Power comes from a 506-horsepower twin-turbo V-8 that’s silky smooth and quiet. An 8-speed automatic gets the power to the rear wheels. Technically, the car is fairly straightforward but that doesn’t mean that it lacks engineering sophistication. The refinement and sound-deadening alone is a major achievement and is a key factor for buyers who may want to travel very considerable cross-continent distances without stress or tiredness.

The rear passenger area has just two seats, so these are very luxurious perches indeed and even have extending airline-style electronic leg rests integrated into their bases. The result is that rear passengers can choose between a reclined position and one involving a more upright posture. Obviously, there is room for three, but Bentley wisely decided not to skimp on optimal space for two.

Rear occupants get a roomy and luxuriously appointed centre console that features handcrafted veneer, metal, glass and leather. It houses some useful items including USB ports, pen and cup holders and a glass-covered stowage area. To make it even easier for those who want to work on a journey, a deployable folding table can be added to either or both seats. Above the rear seat area, there’s a large sunroof with a blind, both of which can be controlled from the rear seats.

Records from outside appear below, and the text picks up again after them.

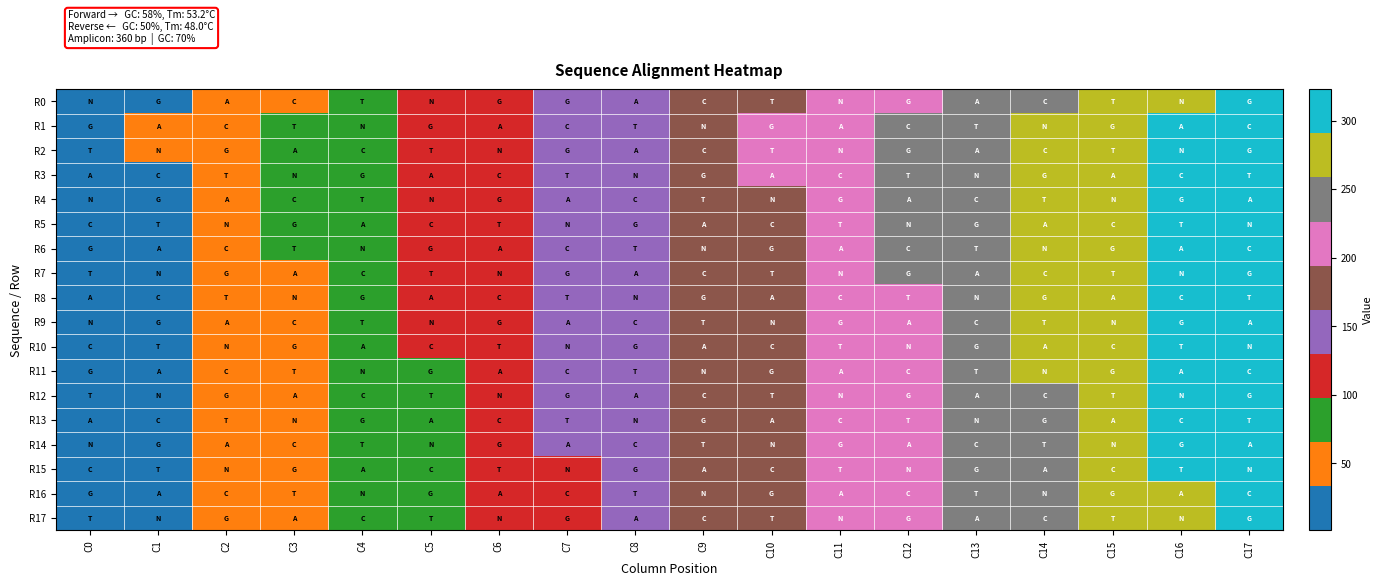

Which series has the largest total across all categories?

R1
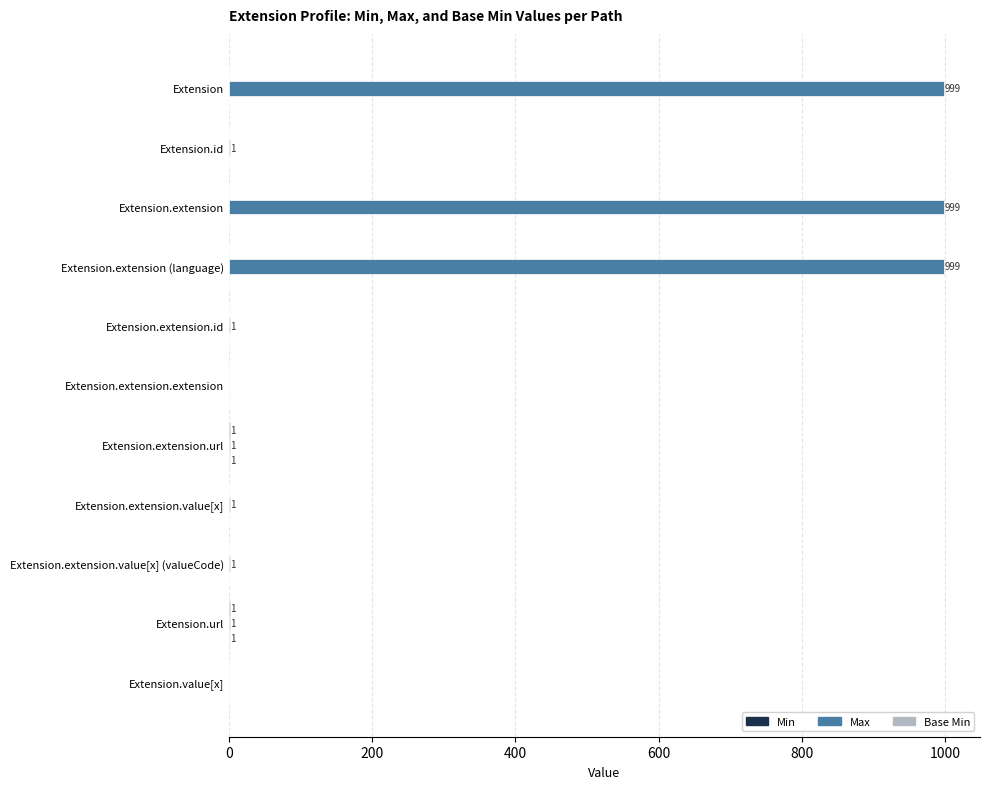

Which series has the largest total across all categories?

Max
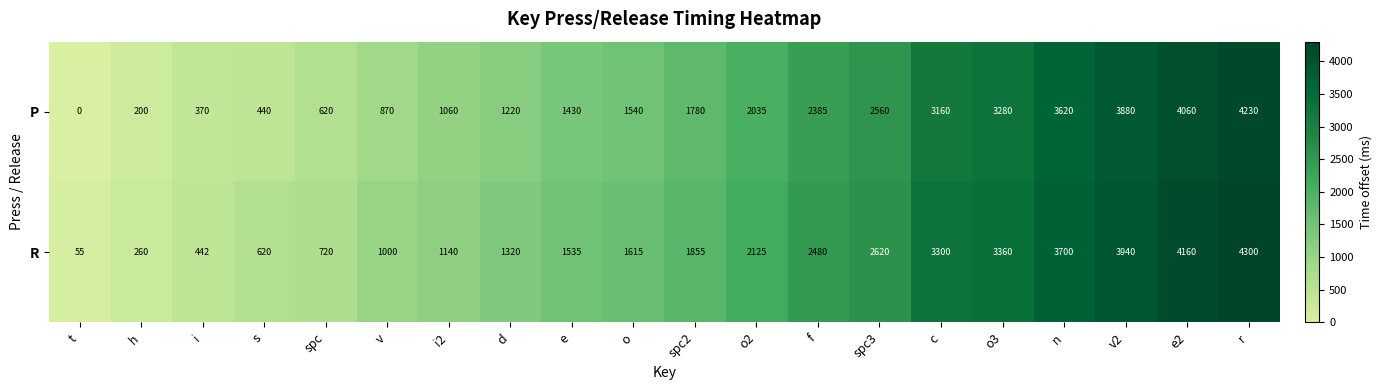

What is the difference between the second highest and second lowest values in the R series?

3900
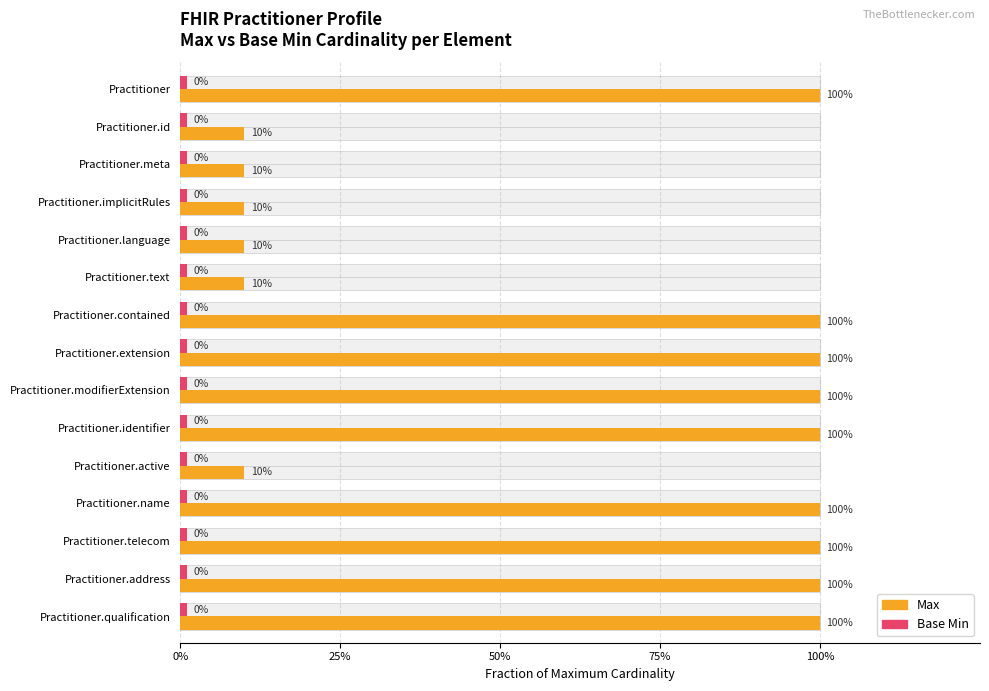

What is the maximum value shown in the chart?

1.0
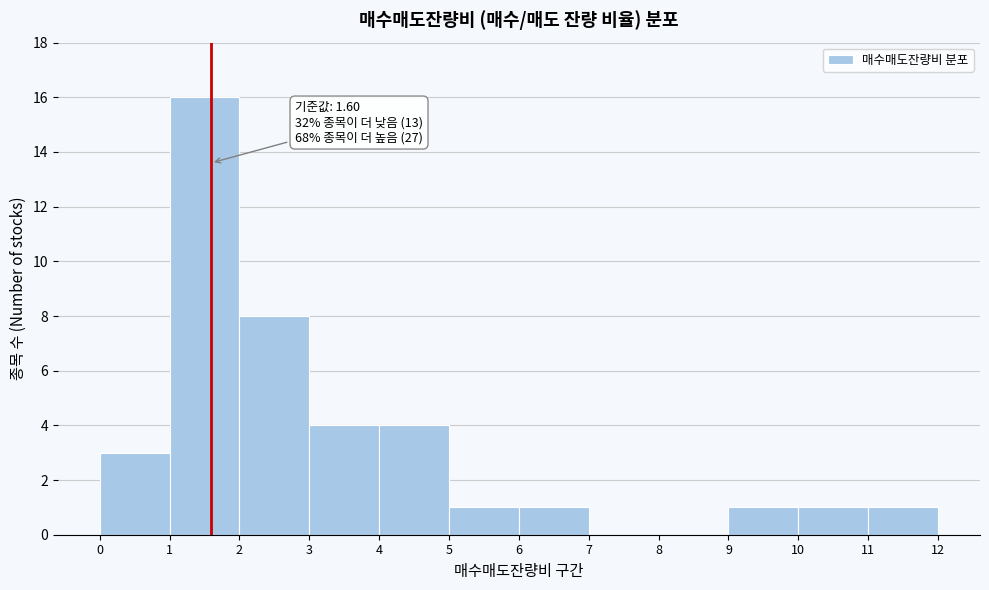

Over which range of the x-axis is the bar tallest?

1 to 2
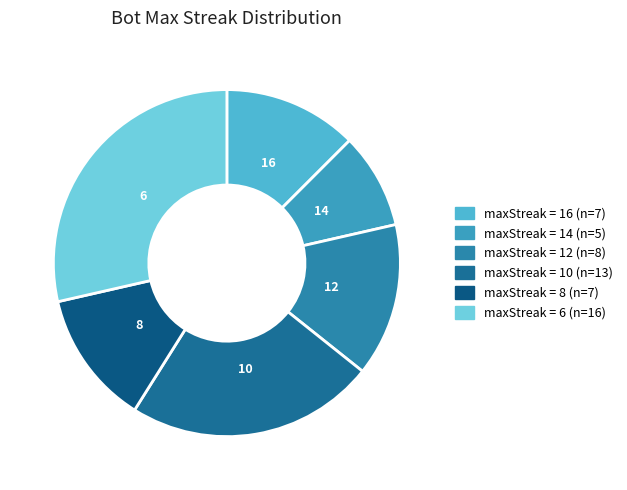

Count the number of slices in the pie.

6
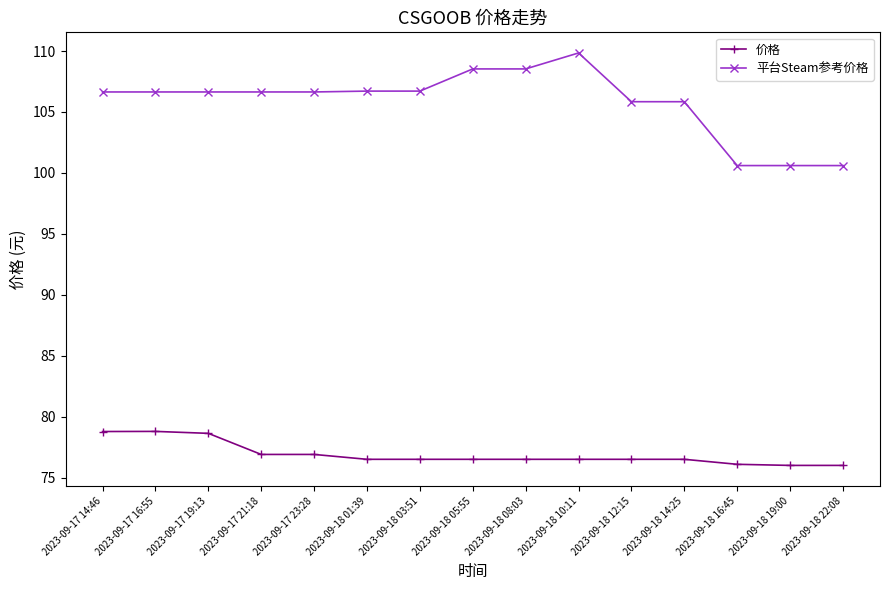

What position from the right is 2023-09-17 21:18?

12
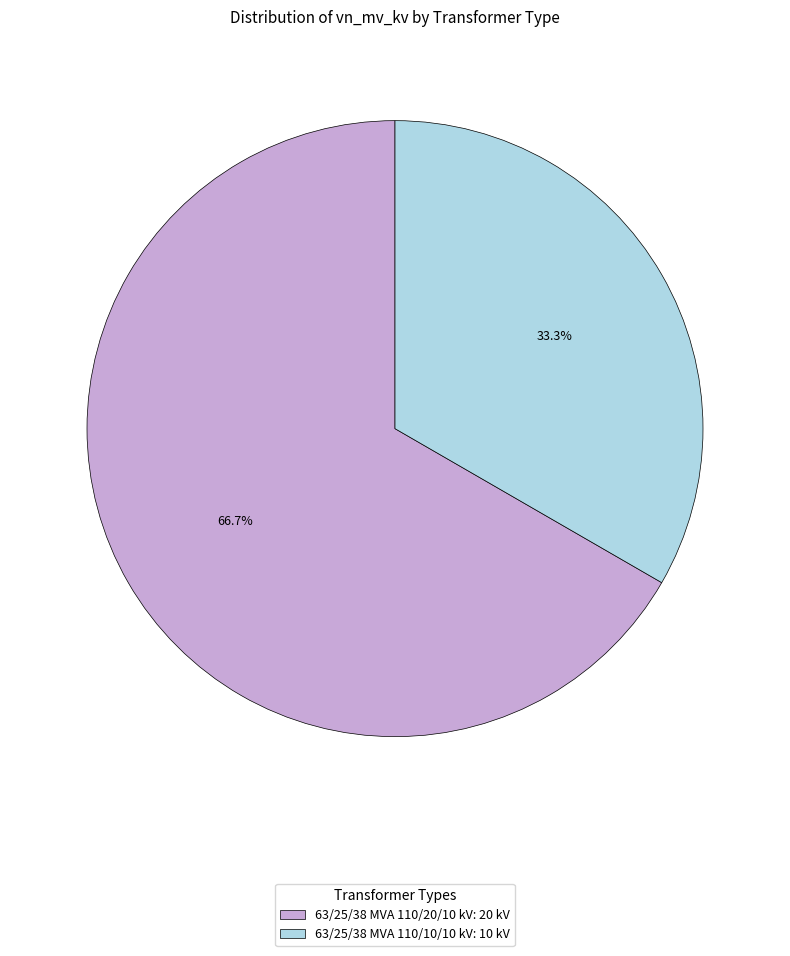

Rank the categories by value from lowest to highest.

63/25/38 MVA 110/10/10 kV, 63/25/38 MVA 110/20/10 kV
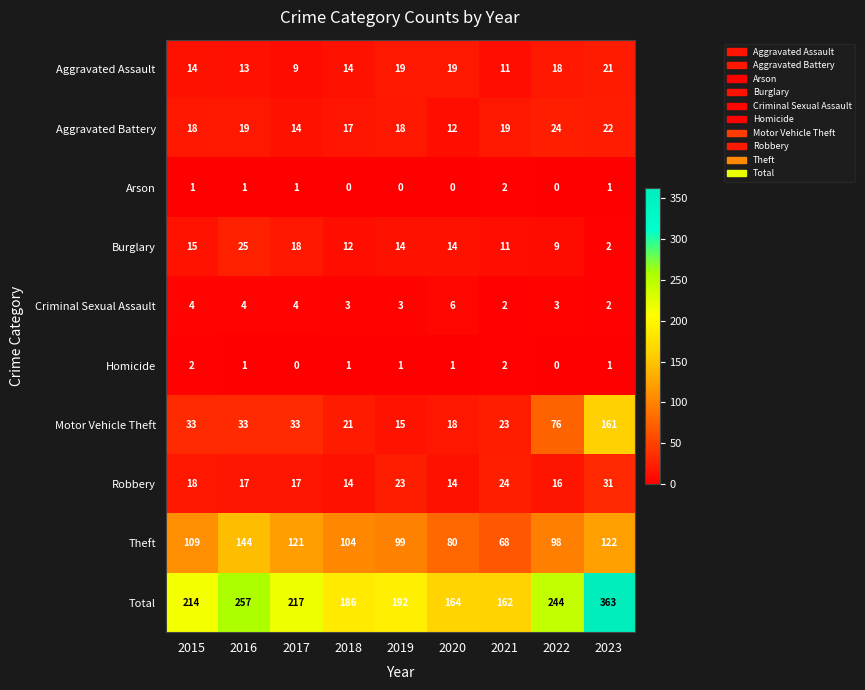

The Robbery series shows 34 at 2019. True or false?

False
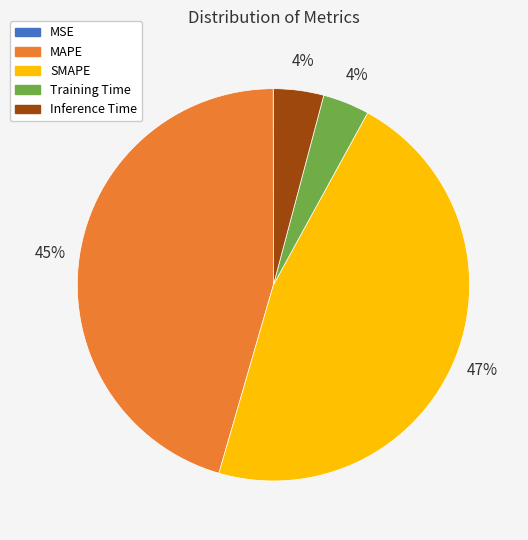

Is there a majority slice in this chart?

No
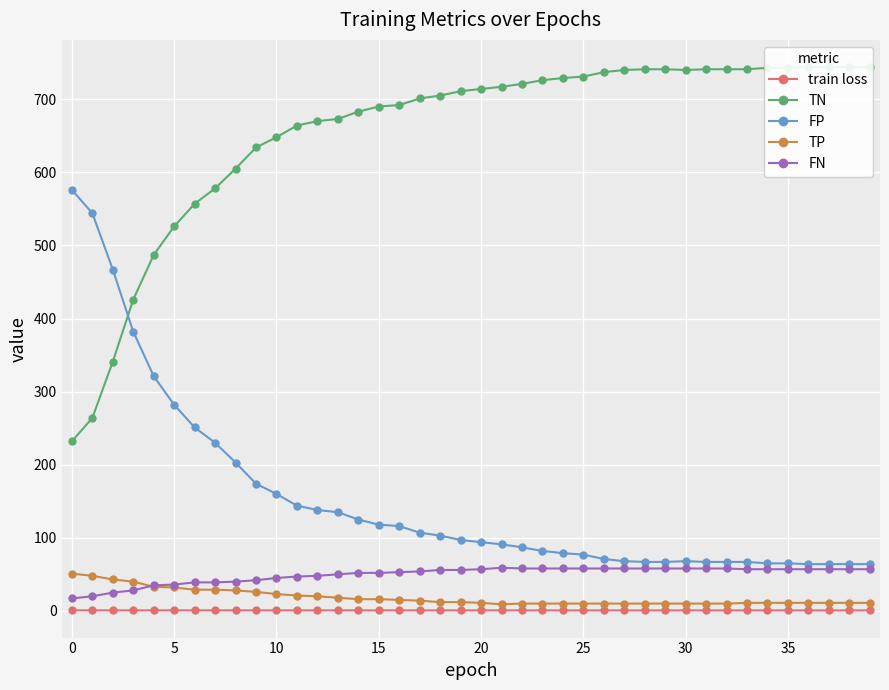

Which series has the widest spread of values?

TN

There’s no question that this magnificent saloon was designed to be used chauffeur-driven, but it has a level of performance that will tempt the owner to get behind the wheel whenever possible. Few large saloons offer the kind of experience this Bentley does and although it’s part of a class that has diminished in recent years, it’s great that the British carmaker still offers a model like this and enhances and upgrades it year by year.

ENGINE: 6.75-litre twin-turbo V-8, 506-horsepower.

TRANSMISSION: 8-speed automatic. (Rear-wheel drive).

ACCELERATION: Zero to 100 km/h in 5.5-seconds.

TOP SPEED: 296 km/h.

I LIKED: Amazing combination of performance and handling allied to outstanding ambiance, quietness and refinement. Focus on two rear passengers rather than three is a sensible move and is probably the way most buyers would want it.

I DIDN’T LIKE: It would be good to have four-wheel drive like the Mulsanne’s stablemate Continental GT, but perhaps there were technical challenges with the extended wheelbase layout.

MARKET ALTERNATIVES: Rolls-Royce Phantom Extended Wheelbase, Rolls-Royce Ghost Extended Wheelbase, Jaguar XJ LWB, Mercedes-Benz S 560 LWB.

WHO DRIVES ONE? Customers who prefer to be driven plus those who simply desire a very roomy luxury saloon.

PRICE AND AVAILABILITY: Available now at €401.000.